BEYOND
John the Apostle wrote about a deadly sin that was beyond prayer (I John 5:16). Now, is America not beyond prayer, but beyond asking God to bless it? “Let us reason together,” so said the Lord (Isaiah 1:18). “You have outlawed my laws and denied my existence. You refuse to admit your guilt and sin. You have dug your own pit and fell into it. Now you have the audacity to ask me to bail you out. I sent you my Son to bail you out but you keep on rejecting him. You chose to live outside his sphere and thus removed yourself from my jurisdiction. My Son has informed you that what you are doing pleases the devil but not me (John 8:42-47).”
Let us reason as humans and not as gods. I can pray for forgiveness only if I repent and pay for my sin. How can I pray for evil to be good and good to be evil? How can I pray if I do not allow my own offspring to live? How can I pray for legalizing perversion of sex that destroys the family as God intended it?

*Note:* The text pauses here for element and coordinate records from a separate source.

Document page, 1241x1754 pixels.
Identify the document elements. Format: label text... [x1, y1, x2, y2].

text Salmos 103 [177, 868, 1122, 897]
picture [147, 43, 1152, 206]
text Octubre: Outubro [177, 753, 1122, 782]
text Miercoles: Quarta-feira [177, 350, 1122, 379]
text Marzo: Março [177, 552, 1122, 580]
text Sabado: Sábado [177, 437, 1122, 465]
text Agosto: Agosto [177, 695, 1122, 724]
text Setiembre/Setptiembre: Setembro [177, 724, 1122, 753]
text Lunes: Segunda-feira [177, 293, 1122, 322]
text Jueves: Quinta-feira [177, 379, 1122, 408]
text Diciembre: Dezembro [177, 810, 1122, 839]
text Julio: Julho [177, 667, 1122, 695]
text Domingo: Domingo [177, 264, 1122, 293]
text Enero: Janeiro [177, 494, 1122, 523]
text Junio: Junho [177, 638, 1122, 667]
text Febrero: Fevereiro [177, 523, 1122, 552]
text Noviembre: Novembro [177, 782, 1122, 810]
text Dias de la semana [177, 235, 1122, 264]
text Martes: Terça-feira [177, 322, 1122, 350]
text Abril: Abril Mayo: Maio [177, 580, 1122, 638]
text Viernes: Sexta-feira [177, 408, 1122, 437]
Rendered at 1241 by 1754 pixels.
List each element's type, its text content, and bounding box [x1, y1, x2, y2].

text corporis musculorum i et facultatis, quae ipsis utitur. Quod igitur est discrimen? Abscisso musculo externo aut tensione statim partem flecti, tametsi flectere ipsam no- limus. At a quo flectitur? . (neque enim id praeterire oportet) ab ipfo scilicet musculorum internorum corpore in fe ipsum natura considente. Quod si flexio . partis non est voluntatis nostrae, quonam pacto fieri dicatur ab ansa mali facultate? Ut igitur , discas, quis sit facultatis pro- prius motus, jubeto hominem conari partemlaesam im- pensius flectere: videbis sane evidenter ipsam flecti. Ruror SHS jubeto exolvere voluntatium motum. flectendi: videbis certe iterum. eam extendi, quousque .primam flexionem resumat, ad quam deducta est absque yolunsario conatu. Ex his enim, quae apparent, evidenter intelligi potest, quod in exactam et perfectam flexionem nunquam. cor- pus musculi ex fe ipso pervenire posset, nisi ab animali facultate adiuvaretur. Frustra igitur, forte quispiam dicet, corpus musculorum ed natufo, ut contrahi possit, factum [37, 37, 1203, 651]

How can I pray for lining my pockets by bleeding the resources of a nation? How can I pray when the majority wants something for nothing by bleeding those that work hard to earn a living? How can I pray for a costly war that uses an army to fight a handful of religious fanatics that bleed the country into poverty? How can I pray for so many other political correct things that are offensive to God? How can I pray when even the clergy endorse political tendencies that violate God’s Laws? And above all else, how can I pray when I am not allowed to pray in public by calling on God through Christ?
You have placed me in an impossible dilemma. I can only pray that America repents, pays for her sins and returns to the God of the Bible. God has not closed the door. God wants to comfort the nation, but the nation must deal with her guilt and sin (Isaiah 40:1-2). The nation is very much like an individual. Anyone that repents and acknowledges God, Christ will bail out. The reason why America still has a glimmer of hope is because there are many Christians praying that believe in and abide by the life and words of Christ. Our hope is not in any of the political aspirants or in the political correct lawmakers, but in the Christian principles of justice tempered with mercy that endorse parity. Until we learn to love our neighbor we shall never love ourselves nor shall we please God. Our political election process does not even know what the word love means. Whom do we want God to bless?